It is no question that FHA is getting worse and worse to deal with. On April 1st, what used to be a 5 year requirement for already expensive mortgage insurance, will be changing to a 30 year requirement. Forget the 78% LTV requirement, or having 20% equity in your home. It simply does not matter. What does matter is that YOU, the home buyer are educated about your options, as you prepare to navigate the increasingly complex mortgage maze. The following example is of a real client who would like to put an offer on a home him and his wife found this week.
Purchase Price is $335,000
Down Payment FHA 3.5% minimum – $11,725
Rate – 3.75% Principal and Interest – $1523.34
Monthly Mortgage Insurance Premium – $336.74——————-Starting April 1st, 2013, will be on there for 30 years. Only way to eliminate is another refinance to conventional loan at 80% LTV or better
Payment – $1860.08
Regardless of this borrowers down payment and wanting to get into this property, clearly the Mortgage Insurance Premium with FHA is a major Red Flag. This is money you are throwing out the window. Now granted, if you are a low FICO score borrower, have a spotty credit history, and are in a period of getting your life back on track, this might be the only option you have for a couple of years. Conventionally, however if you have great credit, and no prior bankruptcies in the last couple of years, or foreclosures in the last couple of years, you should really look at the alternative. The following is an alternative option to an FHA mortgage with even less of a down payment.
Purchase Price is $335,000
Down Payment Conventional 3% minimum- $10,050
Rate – 4.75% Principal and Interest – $1724.75
Payment – $1724.25
FHA used to be an amazing way to get home-buyers into properties at low rates, and low down payments, and it still is, however it is by no way, the end all, be all. Mortgage Insurance rates on FHA loans have gone up at least 7 times in the last 5 years, and will be going up AGAIN on April 1st. This example is to just show you that there ARE options out there other then FHA loans.

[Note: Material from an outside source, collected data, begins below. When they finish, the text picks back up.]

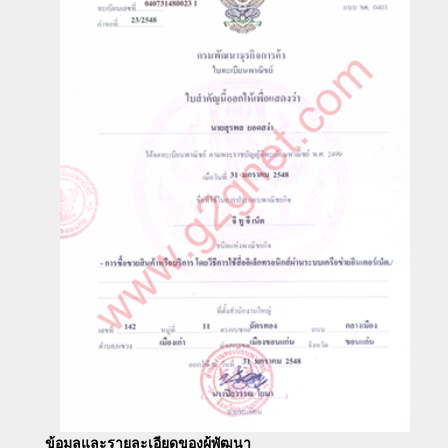
ข้อมูลและรายละเอียดของผู้พัฒนา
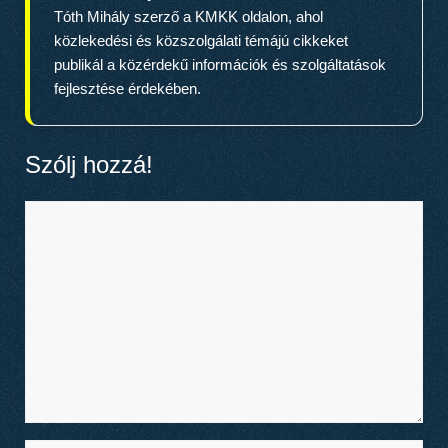
Tóth Mihály szerző a KMKK oldalon, ahol
közlekedési és közszolgálati témájú cikkeket
publikál a közérdekű információk és szolgáltatások
fejlesztése érdekében.
Szólj hozzá!
Hozzászólás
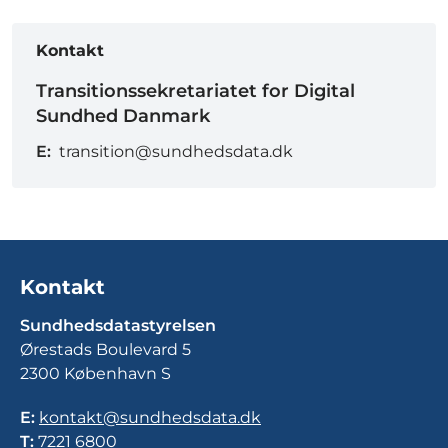
Kontakt
Transitionssekretariatet for Digital
Sundhed Danmark
E:
transition@sundhedsdata.dk
Kontakt
Sundhedsdatastyrelsen
Ørestads Boulevard 5
2300 København S
E:
kontakt@sundhedsdata.dk
T:
7221 6800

So here are the benefits of this conventional alternative.
1. Save $135.83 a month
2. Avoid MI payment which is not tax deductible
3. Keep $1675 in your bank, avoid the additional .5% down payment, going with FHA
The only caveat here to pay attention to here, is that these loans want high credit score borrowers for these programs. Less down payment, no mortgage insurance, but of course more risk. You will need to be a credit worthy borrower to participate for this loan, however it is not something that you cannot achieve. Time cures all with everything, and I would rather spend a month helping a home buyer fix their credit, then throw them into an FHA loan, when they could have gotten something better.